In the days just before World Youth Day, things always get rather hectic and can easily lose their focus. After a few of these events, I have begun to see some of the same patterns emerge from one “Day” to the other. In the quiet days before the pilgrims arrive, the local media usually highlights the problems, the cost, the expected delays and street closures, etc. . . However, what they cannot see yet is exactly what Jesus highlights the Gospel today – all of that is to come belongs to the youth and young at heart.
When I served on the long-term staff for Sydney ’08, I saw the same pattern. In the final days just before the pilgrims arrived, the press was very critical; but then the pilgrims arrived and it all began to make more sense. When the Pope arrived, there was even more excitement (though the press still had their criticisms). Then the Way of the Cross illustrated the real purpose of this gathering – then the articles changed. No longer was World Youth Day about costs, delays and closures; no longer was is it a massive gathering of young people who were going to mess up the city. Now it was a celebration. Now it was connected to something that could not be seen earlier. Now it was about a relationship with Hope itself.

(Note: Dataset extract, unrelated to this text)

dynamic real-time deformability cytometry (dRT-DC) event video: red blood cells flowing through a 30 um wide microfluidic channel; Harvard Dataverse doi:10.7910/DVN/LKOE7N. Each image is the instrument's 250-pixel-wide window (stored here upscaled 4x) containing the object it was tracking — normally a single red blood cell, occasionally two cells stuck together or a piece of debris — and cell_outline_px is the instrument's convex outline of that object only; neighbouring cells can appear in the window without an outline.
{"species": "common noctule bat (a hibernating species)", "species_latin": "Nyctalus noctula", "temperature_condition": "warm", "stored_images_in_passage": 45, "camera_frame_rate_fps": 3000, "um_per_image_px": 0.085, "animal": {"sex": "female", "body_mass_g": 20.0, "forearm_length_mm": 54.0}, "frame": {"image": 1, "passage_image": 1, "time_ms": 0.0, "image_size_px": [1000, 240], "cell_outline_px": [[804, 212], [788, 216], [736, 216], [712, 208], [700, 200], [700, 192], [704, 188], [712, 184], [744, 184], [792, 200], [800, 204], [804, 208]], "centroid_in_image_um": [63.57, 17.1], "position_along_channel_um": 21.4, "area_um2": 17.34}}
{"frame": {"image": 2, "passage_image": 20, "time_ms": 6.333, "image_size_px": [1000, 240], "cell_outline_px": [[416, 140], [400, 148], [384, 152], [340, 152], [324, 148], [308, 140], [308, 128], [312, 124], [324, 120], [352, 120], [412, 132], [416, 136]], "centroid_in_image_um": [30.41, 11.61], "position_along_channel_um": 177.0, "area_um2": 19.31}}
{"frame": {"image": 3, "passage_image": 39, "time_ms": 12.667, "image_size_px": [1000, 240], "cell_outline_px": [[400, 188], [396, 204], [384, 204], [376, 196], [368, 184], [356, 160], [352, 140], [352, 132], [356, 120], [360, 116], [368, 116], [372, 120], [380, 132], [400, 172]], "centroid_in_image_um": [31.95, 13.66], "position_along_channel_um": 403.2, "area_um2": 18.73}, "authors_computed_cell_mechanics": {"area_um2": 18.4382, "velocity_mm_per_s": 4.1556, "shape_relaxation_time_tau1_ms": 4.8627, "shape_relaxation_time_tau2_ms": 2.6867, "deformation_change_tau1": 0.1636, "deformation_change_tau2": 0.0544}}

So I understand the criticisms, because until the pilgrims arrive, all of this makes little sense, and there may still be criticisms afterward. However, the very practice of our faith should remind us that God has done great things in the past and thus, will most certainly continue to do so in the future. World Youth Day is a wonderful manifestation of that faith. As the pilgrims come, they will bring with them a hope and joy that will overshadow the negativity that lives in the now quiet streets; for it is to them that this celebration belongs.